Excessive Optional Airline Fees
As if mandatory fees weren't bad enough, consumer activists are also targeting "optional" airline fees, covering specific services such as checked baggage and in-flight meals, which are far in excess of base prices. Although the DOT has no authority to regulate domestic airline fees, some consumer activists have proposed that any fees in excess of 200 percent of the original cost of the service or product are inherently unreasonable. In support of this claim, they've shown that several such fees, including those for handling checked baggage, are clearly in excess of even that lenient limit. Activist Donald Pevsner notes that the DOT retains authority over fees on international tickets, and that the international ticket change fee of up to $400 is clearly unreasonable compared with the actual cost of less than $50.
Historically, consumers as well as the industry are loath to advocate reregulation. Airlines are quick to whine about any pro-consumer DOT ruling as "reregulation," as are many free-market advocates. However, all recent consumer protection rules have been in response to obvious and egregious consumer abuses, most notably eight-hour tarmac delays with no food, water, or operating toilet facilities. In these cases, the DOT gave airlines more than ample time to correct their abuses before imposing rules. But when airlines fail to correct obvious abuses, including grossly excessive fees, consumers start to call for more rules. Maybe this is another case.
Consistent Price Comparisons
Airline-by-airline and hotel-by-hotel fee differences make realistic fare comparisons difficult. An ideal search system would allow you to enter something like, "I want to fly round-trip from Chelm to Kampen and back, leaving on May 2, and check one bag, reserve my seat in advance, and have an in-flight snack," and the search engine would return the total you'd pay (fare plus applicable fees) as the first screen tabulation. Today, search engines typically present the basic ticket prices before fees, and notify you of the fees separately.
This is one issue that the marketplace might solve within a reasonable time frame. Certainly, the first search engine to mount such a system would gain lots of business.
Survival Of Independent Airlines
With the latest big airline merger, just four giant carriers—American, Delta, Southwest, and United—control more than 70 percent of the total domestic market. Industry mavens are already widely speculating about which giant airlines will try to acquire the remaining independents, especially Alaska, Hawaiian, JetBlue, and—if it shows it can make money—Virgin America.
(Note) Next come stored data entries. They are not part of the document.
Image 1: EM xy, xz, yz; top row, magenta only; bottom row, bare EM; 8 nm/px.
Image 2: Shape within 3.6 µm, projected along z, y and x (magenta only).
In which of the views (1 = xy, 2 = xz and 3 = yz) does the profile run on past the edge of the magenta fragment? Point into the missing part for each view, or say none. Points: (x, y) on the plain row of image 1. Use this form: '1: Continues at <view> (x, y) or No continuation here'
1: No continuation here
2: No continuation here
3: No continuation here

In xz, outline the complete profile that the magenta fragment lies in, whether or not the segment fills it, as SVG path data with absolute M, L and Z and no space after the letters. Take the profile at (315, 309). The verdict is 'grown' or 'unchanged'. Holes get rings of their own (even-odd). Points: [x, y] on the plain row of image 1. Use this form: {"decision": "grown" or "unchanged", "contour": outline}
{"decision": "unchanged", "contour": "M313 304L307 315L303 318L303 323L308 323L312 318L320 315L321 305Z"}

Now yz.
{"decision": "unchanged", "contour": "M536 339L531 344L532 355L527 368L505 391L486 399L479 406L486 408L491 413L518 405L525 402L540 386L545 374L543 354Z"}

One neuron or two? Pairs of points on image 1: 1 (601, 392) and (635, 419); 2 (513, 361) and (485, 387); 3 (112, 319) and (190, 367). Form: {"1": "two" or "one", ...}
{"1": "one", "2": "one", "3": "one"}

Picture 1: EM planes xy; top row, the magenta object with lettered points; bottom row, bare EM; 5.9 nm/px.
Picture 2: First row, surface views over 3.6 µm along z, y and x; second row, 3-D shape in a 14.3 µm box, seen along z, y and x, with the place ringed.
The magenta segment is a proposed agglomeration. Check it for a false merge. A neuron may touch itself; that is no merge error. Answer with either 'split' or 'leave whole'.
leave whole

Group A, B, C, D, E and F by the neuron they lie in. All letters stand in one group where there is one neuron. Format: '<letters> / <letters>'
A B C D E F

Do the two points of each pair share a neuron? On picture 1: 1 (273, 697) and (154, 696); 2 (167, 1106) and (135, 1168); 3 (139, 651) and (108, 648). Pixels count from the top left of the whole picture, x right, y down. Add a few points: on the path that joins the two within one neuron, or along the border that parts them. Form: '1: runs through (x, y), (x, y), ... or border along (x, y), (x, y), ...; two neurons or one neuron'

Clearly, survival of these airlines as independents is crucial to consumers. Independent carriers provide unique products and offer pricing formulas that don't mimic the giants. And once an acquiring giant airline gets ahold of an independent, it generally completely destroys that smaller airline's unique features, just as US Airways ruined PSA and American ruined Reno Air. But, of course, the idea behind these acquisitions isn't to preserve a small airline's products and pricing, it's to eliminate pesky competition—which is why it might happen absent more effective oversight than the government exercised in the American-US Airways merger.